> [Spatial grounding data]
== Segment start ==

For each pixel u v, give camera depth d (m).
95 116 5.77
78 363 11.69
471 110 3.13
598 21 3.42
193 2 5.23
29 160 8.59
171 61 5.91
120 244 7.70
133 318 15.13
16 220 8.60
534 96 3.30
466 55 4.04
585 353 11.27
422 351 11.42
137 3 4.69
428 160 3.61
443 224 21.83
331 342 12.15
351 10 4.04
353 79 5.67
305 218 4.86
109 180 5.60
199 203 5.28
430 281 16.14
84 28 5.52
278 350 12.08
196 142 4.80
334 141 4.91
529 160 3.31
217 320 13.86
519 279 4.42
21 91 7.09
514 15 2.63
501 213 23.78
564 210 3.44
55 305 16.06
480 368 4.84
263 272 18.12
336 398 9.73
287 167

== Segment end ==

> [WHAT TO WORK ON] The lines from the one containing "29 160 8.59" through the end of the data are to be copied exactly, the first and last of them included.

> [EXERCISE RESPONSE]
29 160 8.59
171 61 5.91
120 244 7.70
133 318 15.13
16 220 8.60
534 96 3.30
466 55 4.04
585 353 11.27
422 351 11.42
137 3 4.69
428 160 3.61
443 224 21.83
331 342 12.15
351 10 4.04
353 79 5.67
305 218 4.86
109 180 5.60
199 203 5.28
430 281 16.14
84 28 5.52
278 350 12.08
196 142 4.80
334 141 4.91
529 160 3.31
217 320 13.86
519 279 4.42
21 91 7.09
514 15 2.63
501 213 23.78
564 210 3.44
55 305 16.06
480 368 4.84
263 272 18.12
336 398 9.73
287 167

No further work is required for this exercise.